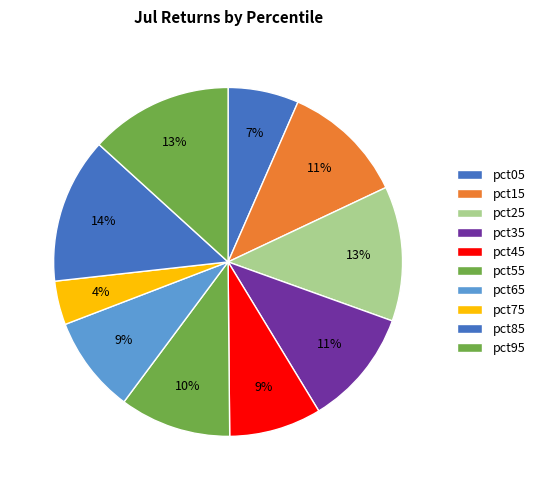

Does pct25 account for over 50% of the chart?

No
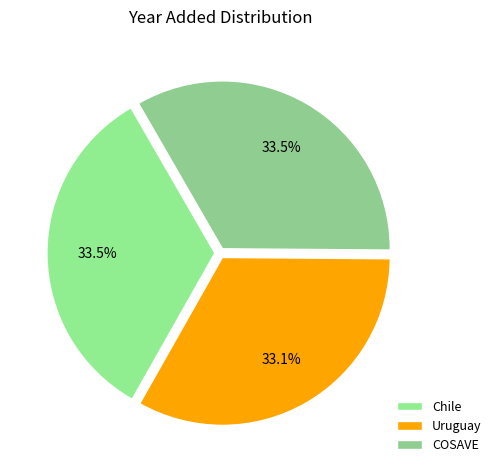

How many slices are in this pie chart?

3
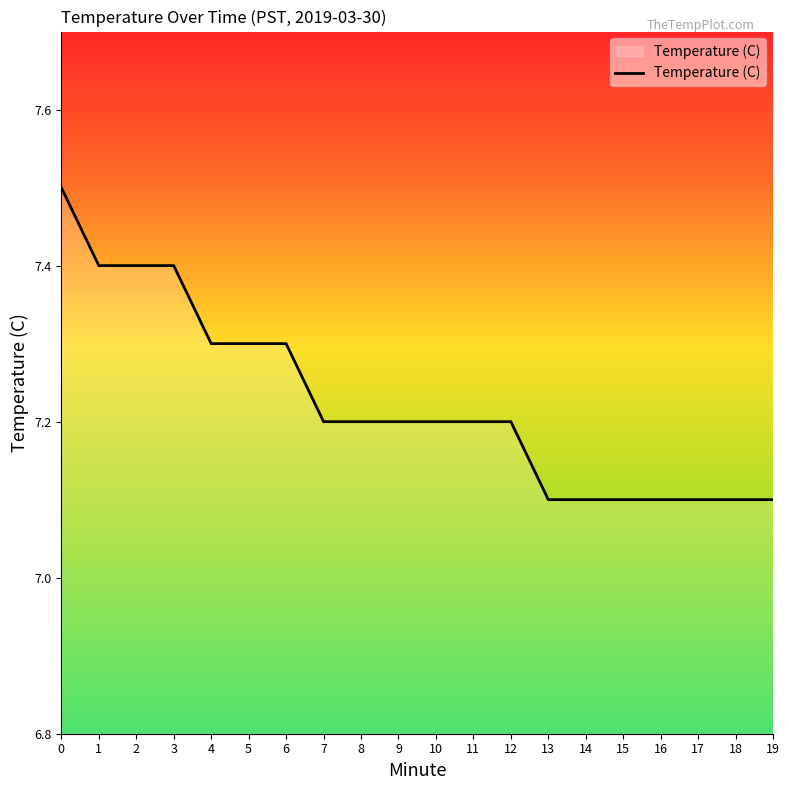

Reading left to right, transcribe all the data shown in this chart.

7.5	7.4	7.4	7.4	7.3	7.3	7.3	7.2	7.2	7.2	7.2	7.2	7.2	7.1	7.1	7.1	7.1	7.1	7.1	7.1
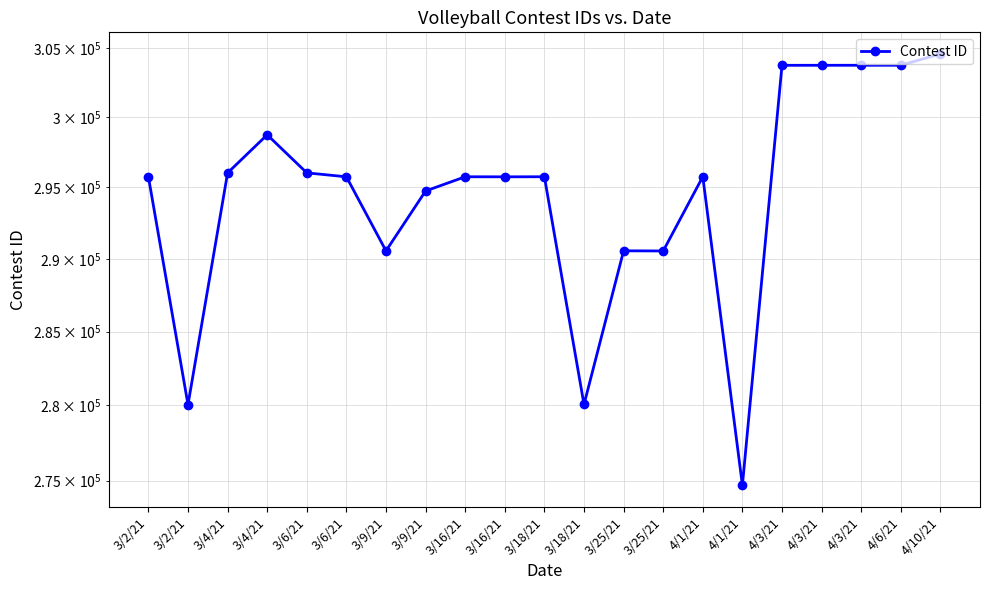

How many values are below 295757?

10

□ □ □ □ □ □ □

### WRITTEN TASK
Count the lines in the listing above that contain the string "this". Reply with the number alone.

### EXERCISE RESPONSE
2